BRIEF :: Pick out every line in the items below that contains the word "right", and copy each of those lines.
= = = = = = =
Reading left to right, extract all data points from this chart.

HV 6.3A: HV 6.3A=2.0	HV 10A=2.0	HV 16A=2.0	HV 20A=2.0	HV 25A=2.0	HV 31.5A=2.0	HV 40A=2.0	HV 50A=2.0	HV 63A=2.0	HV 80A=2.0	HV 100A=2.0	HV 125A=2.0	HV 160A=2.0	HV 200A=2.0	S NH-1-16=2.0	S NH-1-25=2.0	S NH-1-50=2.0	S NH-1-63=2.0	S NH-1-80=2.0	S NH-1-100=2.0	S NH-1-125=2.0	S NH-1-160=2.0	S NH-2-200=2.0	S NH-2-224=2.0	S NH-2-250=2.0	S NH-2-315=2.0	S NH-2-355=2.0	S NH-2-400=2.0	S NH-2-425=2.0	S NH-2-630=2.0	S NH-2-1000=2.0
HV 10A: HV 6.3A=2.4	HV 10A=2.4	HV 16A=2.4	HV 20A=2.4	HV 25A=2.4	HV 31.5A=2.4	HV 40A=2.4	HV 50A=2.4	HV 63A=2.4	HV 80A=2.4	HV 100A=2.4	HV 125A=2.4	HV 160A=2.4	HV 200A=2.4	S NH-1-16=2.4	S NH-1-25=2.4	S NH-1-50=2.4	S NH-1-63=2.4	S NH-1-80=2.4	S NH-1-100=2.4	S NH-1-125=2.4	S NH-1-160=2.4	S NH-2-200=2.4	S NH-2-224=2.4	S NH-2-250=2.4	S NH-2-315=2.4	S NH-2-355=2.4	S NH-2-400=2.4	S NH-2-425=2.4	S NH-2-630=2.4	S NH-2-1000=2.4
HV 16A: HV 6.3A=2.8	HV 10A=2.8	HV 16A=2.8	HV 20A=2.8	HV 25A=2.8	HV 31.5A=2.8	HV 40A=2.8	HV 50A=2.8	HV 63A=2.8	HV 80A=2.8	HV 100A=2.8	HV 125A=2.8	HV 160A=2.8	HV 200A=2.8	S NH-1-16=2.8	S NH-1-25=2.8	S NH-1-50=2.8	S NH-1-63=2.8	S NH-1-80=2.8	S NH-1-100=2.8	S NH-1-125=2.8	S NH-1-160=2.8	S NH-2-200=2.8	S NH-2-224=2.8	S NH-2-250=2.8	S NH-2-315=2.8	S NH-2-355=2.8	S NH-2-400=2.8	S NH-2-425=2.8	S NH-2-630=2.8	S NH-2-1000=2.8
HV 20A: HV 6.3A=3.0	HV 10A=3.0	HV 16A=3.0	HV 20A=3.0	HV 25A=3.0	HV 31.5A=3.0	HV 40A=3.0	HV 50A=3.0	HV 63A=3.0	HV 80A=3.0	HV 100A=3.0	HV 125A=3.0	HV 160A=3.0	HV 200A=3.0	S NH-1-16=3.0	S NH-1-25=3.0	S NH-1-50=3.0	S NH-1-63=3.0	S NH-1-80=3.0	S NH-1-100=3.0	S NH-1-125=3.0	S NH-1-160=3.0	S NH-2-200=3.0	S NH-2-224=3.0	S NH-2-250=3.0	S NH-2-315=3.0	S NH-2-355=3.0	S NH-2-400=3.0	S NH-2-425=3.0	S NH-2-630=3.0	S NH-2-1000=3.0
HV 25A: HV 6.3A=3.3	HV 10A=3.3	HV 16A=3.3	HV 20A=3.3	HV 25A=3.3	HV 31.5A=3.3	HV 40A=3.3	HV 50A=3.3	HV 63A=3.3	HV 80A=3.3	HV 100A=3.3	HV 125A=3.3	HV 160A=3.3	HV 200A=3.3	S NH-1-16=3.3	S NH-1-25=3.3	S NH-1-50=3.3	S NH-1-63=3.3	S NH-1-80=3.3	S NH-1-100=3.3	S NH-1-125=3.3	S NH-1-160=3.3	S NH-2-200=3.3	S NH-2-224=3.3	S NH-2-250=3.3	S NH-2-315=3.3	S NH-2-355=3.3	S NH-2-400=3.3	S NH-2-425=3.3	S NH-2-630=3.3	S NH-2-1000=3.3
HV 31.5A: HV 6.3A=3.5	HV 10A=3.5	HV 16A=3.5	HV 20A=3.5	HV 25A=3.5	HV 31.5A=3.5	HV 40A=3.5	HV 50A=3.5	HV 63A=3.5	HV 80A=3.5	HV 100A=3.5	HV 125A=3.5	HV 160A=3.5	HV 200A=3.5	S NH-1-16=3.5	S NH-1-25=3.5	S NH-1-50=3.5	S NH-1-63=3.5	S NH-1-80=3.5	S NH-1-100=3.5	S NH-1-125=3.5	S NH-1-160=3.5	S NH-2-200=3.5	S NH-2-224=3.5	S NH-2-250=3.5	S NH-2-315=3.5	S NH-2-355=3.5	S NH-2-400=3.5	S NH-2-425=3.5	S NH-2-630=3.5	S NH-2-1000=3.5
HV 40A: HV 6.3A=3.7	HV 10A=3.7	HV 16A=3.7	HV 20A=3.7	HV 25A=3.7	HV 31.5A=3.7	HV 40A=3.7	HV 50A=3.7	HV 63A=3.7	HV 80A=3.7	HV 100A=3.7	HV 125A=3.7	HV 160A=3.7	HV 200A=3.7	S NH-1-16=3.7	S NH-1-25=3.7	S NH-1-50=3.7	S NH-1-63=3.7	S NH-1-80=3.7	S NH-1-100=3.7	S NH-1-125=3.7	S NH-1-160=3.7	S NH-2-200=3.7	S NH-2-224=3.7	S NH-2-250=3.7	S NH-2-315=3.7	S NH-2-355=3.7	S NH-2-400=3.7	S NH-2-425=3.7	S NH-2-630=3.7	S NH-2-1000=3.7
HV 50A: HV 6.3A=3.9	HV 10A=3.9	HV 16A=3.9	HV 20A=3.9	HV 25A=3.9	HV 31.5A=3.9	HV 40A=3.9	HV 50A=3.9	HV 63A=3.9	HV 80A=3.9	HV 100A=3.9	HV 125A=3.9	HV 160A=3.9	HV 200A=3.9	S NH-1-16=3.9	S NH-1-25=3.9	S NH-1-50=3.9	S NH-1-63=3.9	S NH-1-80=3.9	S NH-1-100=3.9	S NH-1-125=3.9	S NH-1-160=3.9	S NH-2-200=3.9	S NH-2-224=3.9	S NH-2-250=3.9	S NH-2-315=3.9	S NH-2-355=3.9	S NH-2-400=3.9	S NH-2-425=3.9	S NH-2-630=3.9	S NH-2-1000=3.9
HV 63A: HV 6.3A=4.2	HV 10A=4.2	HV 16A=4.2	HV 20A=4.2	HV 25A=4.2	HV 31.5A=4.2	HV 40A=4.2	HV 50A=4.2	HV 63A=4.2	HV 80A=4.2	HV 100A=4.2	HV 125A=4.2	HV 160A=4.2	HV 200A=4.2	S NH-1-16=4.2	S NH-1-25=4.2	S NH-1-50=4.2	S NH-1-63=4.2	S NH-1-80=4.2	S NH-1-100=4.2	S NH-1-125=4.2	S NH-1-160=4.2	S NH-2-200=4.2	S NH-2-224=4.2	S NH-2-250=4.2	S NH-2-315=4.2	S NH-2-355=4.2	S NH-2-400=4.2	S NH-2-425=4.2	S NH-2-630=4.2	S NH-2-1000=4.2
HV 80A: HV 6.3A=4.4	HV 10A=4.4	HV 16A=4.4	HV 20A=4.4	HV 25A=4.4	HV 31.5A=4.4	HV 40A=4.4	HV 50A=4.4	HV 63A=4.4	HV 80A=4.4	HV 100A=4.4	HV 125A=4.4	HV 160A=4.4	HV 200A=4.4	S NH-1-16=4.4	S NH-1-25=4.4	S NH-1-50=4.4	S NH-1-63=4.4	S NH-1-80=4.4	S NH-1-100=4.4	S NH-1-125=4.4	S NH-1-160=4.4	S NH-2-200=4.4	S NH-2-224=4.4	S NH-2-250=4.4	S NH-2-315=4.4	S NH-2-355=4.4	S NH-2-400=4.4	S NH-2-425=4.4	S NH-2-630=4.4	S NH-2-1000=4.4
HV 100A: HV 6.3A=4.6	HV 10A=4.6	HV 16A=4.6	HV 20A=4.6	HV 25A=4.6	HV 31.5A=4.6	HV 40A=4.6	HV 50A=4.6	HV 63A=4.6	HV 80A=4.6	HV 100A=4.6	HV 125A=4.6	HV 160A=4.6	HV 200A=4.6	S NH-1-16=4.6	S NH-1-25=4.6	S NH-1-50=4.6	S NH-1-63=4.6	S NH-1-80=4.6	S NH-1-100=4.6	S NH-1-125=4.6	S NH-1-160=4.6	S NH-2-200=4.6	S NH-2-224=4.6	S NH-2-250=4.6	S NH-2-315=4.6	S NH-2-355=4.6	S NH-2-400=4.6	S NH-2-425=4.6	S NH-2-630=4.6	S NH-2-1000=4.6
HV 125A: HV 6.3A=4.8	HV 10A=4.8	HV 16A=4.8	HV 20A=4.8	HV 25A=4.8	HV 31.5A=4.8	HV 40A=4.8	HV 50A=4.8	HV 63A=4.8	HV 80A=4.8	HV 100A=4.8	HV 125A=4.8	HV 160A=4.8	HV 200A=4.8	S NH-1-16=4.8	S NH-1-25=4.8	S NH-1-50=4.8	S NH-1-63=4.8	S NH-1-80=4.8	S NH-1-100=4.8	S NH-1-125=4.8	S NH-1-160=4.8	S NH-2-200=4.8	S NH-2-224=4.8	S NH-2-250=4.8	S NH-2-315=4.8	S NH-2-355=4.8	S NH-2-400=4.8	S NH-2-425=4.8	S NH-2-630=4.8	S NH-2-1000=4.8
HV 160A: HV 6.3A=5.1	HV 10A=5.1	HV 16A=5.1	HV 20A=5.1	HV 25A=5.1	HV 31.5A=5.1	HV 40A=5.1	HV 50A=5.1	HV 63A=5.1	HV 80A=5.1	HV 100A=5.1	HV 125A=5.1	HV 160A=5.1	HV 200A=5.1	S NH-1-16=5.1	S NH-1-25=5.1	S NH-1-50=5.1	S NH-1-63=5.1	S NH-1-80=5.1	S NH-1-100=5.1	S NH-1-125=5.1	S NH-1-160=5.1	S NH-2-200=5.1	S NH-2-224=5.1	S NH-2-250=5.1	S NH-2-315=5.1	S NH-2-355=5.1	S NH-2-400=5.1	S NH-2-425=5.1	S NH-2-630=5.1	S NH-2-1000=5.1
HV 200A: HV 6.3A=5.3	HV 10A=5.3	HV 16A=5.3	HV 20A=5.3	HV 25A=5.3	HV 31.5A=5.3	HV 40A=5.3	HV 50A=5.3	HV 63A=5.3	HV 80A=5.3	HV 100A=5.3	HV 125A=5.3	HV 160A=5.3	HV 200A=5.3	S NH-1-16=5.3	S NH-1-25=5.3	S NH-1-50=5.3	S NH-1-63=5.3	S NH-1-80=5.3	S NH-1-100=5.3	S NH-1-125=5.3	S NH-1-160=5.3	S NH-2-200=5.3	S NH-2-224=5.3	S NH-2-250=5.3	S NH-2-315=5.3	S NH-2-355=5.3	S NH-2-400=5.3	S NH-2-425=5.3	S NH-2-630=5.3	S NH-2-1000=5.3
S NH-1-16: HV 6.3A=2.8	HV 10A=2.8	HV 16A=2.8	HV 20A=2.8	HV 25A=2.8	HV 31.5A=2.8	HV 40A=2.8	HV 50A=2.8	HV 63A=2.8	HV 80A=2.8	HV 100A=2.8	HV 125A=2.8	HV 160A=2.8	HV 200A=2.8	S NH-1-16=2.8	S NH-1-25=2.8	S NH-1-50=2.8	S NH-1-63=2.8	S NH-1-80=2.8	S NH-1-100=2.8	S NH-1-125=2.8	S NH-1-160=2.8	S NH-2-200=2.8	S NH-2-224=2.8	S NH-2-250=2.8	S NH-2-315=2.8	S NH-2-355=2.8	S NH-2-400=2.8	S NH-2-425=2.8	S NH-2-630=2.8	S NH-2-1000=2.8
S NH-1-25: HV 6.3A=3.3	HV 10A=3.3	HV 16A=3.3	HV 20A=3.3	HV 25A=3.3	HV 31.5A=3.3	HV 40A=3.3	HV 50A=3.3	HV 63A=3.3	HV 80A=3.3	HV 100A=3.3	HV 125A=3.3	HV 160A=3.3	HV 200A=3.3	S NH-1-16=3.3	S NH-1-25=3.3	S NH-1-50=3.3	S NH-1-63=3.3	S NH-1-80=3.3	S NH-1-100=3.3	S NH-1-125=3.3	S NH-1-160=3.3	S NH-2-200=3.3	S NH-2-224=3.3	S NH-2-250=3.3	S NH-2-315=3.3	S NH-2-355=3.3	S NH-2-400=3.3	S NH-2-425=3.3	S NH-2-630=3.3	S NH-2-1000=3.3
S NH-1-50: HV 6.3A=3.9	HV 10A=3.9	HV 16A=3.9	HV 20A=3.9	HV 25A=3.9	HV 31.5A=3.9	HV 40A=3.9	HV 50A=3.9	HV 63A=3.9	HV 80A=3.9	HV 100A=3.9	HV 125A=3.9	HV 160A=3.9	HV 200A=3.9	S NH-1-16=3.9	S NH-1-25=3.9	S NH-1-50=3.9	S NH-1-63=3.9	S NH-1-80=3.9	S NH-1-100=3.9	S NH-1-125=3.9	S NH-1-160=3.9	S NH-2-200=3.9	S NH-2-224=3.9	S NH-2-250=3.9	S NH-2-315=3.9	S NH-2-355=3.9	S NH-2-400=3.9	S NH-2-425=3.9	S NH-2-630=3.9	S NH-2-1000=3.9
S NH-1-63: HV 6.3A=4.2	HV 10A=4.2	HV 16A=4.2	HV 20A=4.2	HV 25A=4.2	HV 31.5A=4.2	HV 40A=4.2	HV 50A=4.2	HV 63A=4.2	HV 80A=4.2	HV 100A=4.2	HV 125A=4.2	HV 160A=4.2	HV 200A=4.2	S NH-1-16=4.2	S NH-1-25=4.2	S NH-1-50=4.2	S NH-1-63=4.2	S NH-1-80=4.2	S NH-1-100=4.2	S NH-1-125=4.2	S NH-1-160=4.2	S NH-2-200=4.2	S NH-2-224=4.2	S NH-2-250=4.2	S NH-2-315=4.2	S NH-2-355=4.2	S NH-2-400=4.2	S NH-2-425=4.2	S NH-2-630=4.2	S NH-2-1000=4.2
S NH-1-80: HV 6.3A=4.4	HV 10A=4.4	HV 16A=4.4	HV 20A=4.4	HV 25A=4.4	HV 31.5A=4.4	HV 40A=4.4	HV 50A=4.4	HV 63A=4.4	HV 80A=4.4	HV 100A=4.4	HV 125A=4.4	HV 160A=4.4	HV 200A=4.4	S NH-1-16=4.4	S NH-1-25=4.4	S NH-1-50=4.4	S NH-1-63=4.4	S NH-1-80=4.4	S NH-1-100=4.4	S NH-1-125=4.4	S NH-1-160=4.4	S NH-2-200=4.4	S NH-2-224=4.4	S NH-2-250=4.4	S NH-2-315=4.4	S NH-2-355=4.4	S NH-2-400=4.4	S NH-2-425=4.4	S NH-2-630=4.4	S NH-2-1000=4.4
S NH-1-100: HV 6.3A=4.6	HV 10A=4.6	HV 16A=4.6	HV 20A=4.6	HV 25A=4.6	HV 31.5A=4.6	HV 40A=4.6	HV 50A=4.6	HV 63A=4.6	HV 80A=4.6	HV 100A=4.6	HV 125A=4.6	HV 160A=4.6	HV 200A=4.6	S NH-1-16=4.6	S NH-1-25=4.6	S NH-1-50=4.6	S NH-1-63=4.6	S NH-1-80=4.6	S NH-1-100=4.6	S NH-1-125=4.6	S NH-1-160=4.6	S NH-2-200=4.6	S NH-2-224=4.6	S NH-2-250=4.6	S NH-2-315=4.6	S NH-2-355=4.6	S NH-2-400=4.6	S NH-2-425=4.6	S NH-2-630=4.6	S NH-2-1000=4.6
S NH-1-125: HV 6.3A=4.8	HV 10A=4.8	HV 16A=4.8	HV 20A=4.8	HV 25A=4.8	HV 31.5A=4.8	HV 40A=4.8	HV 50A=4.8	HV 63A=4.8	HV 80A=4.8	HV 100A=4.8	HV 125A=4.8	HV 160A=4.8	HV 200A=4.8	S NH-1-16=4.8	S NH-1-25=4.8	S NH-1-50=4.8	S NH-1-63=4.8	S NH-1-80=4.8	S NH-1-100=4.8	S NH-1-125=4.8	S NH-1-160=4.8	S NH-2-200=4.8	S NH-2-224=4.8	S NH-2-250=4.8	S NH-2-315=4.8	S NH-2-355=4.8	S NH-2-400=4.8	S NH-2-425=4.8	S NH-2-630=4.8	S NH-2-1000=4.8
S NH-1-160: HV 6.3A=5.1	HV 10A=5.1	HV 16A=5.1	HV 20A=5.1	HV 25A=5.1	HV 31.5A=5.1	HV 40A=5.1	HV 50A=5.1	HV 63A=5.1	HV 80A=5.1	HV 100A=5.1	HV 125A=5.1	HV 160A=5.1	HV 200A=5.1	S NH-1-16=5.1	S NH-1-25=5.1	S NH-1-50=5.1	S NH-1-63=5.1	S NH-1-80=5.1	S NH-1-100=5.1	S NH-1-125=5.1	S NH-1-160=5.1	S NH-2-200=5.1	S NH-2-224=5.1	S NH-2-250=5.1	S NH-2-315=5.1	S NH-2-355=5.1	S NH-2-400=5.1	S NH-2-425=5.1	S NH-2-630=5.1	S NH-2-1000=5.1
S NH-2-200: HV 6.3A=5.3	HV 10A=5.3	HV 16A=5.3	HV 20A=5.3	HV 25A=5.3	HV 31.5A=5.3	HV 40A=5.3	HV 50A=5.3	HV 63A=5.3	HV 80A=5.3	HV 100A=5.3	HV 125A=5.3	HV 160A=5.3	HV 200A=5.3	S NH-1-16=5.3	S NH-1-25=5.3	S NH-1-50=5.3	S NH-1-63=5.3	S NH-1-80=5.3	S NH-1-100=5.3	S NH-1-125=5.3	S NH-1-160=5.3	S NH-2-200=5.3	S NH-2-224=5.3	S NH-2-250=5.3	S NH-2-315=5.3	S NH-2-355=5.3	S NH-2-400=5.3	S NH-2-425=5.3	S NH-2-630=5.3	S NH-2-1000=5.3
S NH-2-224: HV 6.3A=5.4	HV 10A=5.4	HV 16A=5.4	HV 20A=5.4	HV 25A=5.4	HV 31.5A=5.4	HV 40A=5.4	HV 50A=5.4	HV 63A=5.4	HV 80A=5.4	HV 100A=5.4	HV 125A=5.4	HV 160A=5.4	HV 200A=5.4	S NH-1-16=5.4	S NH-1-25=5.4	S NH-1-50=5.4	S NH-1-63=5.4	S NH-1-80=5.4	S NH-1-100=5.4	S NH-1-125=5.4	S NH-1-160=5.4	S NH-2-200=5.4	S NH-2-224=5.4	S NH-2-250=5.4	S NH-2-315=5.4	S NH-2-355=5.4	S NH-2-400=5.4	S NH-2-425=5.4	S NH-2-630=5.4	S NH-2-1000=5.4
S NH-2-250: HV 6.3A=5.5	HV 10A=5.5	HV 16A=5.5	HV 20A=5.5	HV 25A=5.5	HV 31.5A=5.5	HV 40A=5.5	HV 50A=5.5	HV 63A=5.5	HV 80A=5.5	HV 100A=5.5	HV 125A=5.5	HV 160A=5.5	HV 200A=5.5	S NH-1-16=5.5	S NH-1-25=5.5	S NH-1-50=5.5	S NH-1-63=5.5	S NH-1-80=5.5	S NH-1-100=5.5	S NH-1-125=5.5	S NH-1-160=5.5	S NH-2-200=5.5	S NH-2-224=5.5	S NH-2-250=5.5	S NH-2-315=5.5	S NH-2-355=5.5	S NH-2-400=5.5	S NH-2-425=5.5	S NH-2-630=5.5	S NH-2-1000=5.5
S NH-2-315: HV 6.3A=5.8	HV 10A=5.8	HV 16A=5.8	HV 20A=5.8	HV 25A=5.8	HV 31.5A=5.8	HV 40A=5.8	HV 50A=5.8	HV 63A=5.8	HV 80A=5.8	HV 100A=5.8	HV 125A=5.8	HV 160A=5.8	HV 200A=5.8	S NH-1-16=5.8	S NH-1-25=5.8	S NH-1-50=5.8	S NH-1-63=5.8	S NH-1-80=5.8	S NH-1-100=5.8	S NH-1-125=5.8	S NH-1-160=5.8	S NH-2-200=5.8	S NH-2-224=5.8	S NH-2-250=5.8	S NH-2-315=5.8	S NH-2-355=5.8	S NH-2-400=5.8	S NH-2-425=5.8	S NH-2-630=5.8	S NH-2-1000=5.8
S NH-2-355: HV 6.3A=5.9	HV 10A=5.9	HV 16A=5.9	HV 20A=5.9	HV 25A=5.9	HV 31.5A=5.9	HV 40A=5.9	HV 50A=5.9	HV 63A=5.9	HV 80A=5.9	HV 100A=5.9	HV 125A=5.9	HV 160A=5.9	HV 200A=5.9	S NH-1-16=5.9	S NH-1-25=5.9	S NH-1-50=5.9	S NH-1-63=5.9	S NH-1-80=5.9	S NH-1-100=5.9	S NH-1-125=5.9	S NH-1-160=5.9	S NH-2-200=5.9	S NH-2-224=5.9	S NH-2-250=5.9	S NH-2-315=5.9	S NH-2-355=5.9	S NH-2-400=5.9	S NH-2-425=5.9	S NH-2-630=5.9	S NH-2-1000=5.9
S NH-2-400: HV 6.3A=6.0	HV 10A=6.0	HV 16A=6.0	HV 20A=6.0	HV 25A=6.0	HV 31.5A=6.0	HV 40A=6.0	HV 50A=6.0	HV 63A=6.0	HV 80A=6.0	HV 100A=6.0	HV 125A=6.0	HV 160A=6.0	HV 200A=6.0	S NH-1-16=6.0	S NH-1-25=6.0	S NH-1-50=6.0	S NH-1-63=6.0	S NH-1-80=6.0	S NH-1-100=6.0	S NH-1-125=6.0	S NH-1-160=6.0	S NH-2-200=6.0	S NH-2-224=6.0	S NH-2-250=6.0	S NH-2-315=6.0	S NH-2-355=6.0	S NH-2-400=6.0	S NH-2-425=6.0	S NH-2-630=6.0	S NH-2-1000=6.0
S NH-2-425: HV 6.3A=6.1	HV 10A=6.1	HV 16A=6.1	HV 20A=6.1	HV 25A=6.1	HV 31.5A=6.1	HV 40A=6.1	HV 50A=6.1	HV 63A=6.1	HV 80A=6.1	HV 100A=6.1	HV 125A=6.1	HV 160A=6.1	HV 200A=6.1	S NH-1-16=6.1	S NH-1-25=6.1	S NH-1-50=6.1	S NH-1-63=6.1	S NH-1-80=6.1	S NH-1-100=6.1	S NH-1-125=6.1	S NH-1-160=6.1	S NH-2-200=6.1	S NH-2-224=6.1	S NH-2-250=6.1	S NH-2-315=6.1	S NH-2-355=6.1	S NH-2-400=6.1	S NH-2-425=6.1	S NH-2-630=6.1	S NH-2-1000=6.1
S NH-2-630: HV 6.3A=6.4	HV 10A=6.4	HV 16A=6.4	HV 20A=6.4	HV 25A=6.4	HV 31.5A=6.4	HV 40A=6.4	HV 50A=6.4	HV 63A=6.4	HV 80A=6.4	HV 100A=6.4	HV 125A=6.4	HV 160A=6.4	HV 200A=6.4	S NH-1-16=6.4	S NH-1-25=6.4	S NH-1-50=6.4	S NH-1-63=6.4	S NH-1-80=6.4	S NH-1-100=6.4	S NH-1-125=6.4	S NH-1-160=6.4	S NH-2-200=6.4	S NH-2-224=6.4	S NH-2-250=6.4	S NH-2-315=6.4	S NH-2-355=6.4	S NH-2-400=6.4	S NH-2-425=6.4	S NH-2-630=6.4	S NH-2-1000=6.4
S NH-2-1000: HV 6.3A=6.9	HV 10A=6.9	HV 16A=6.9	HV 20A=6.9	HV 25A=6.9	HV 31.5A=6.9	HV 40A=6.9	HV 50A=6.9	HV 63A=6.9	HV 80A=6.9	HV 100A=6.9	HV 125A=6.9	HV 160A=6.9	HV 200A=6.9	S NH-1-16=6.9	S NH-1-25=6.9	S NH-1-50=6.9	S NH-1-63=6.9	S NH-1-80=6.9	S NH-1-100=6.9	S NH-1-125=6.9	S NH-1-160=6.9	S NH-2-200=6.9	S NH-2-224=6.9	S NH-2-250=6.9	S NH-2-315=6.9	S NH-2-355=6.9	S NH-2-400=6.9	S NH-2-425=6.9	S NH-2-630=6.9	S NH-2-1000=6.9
= = = = = = =
ANSWER TO THE EXERCISE ::
Reading left to right, extract all data points from this chart.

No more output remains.